PANAMA: On Tuesday, hundreds of demonstrators took to the streets of Panama in protest of proposed constitutional reforms. A group of protesters tried to storm Panama’s National Assembly forcing lawmakers to suspend their session, but the police eventually dispersed the crowds with pepper spray. The reforms, which were approved at the makeup session yesterday, would increase the power of the Assembly by allowing it to change the national budget, set salaries for congresspeople, and supervise investigations of judges and prosecutors. Other points of contention among the reform package are inmigration regulations and the lack of a same-sex marriage proposal. The perimeter of the Assembly was lined with barbed wire as protests continued yesterday for the fourth consecutive day.


MEXICO: Defense Secretary Luis Cresencio Sandoval showed new video footage on Wednesday of Mexican security forces attempting to detain the son of Joaquin “El Chapo” Guzmán before being forced to let him go by cartel gunmen. The footage comes after thirteen people were killed across Mexico City before officials called off the operation to avoid more deaths. According to the timeline of the Mexican government, the U.S. government requested Ovidio Guzmán Lopez’s arrest for extradition on Sept. 13, almost a month before a special anti-drug unit conducted the attempted arrest.

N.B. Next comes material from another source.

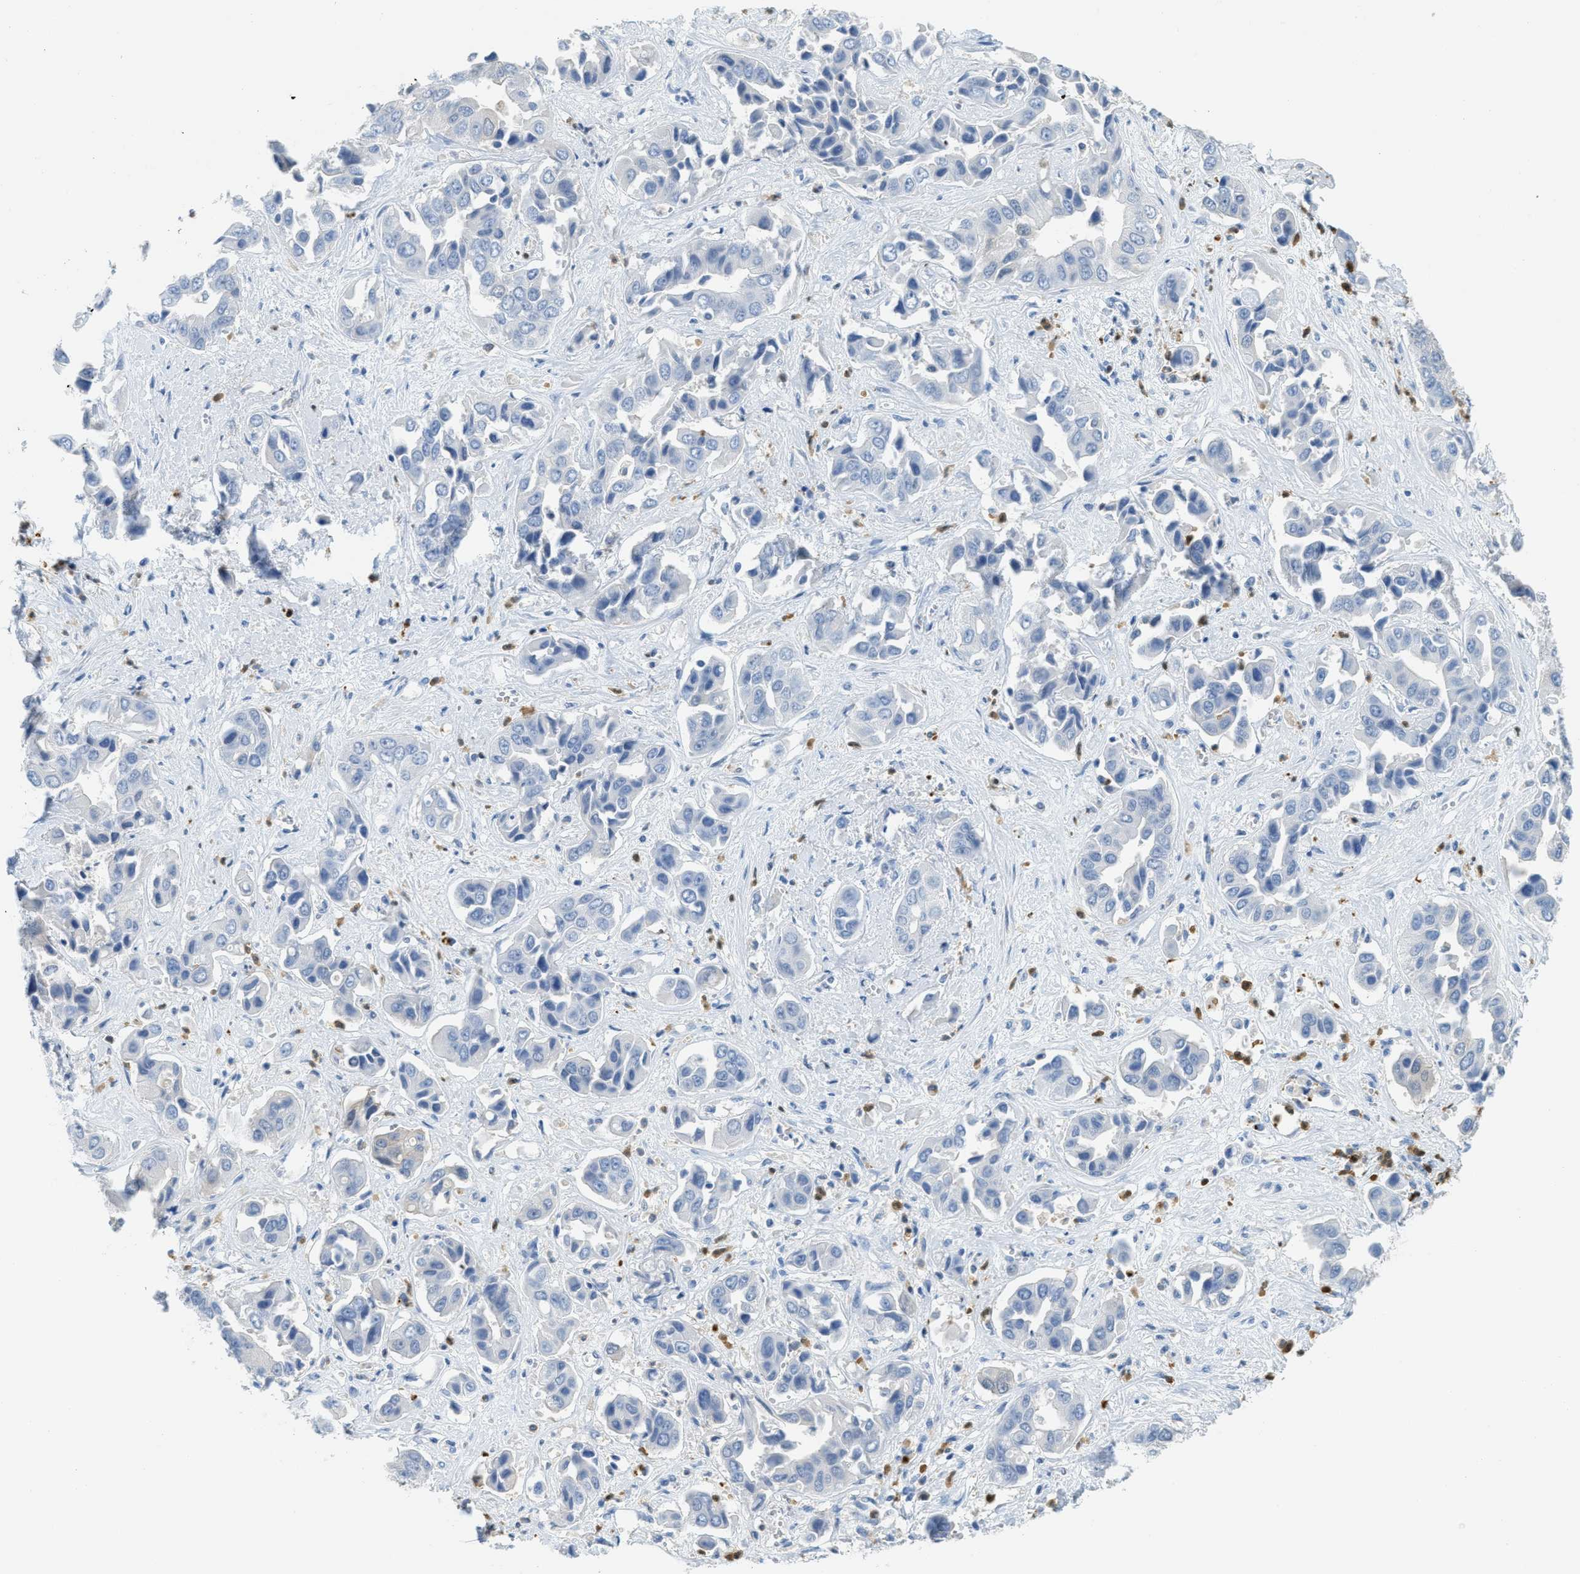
{"staining": {"intensity": "negative", "quantity": "none", "location": "none"}, "tissue": "liver cancer", "cell_type": "Tumor cells", "image_type": "cancer", "snomed": [{"axis": "morphology", "description": "Cholangiocarcinoma"}, {"axis": "topography", "description": "Liver"}], "caption": "This is an immunohistochemistry (IHC) image of human liver cancer. There is no staining in tumor cells.", "gene": "SERPINB1", "patient": {"sex": "female", "age": 52}}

U.S.-MEXICO BORDER: Over the past year, the United States has detained more migrant children at the border than during any other period on record, according to a new report. Border officials apprehended a total of 76,020 traveling without their parents in the past fiscal year. The Trump administration has attempted to slow down migration from Central America by separating thousands of children from their relatives, further increasing the number of children in federal shelters.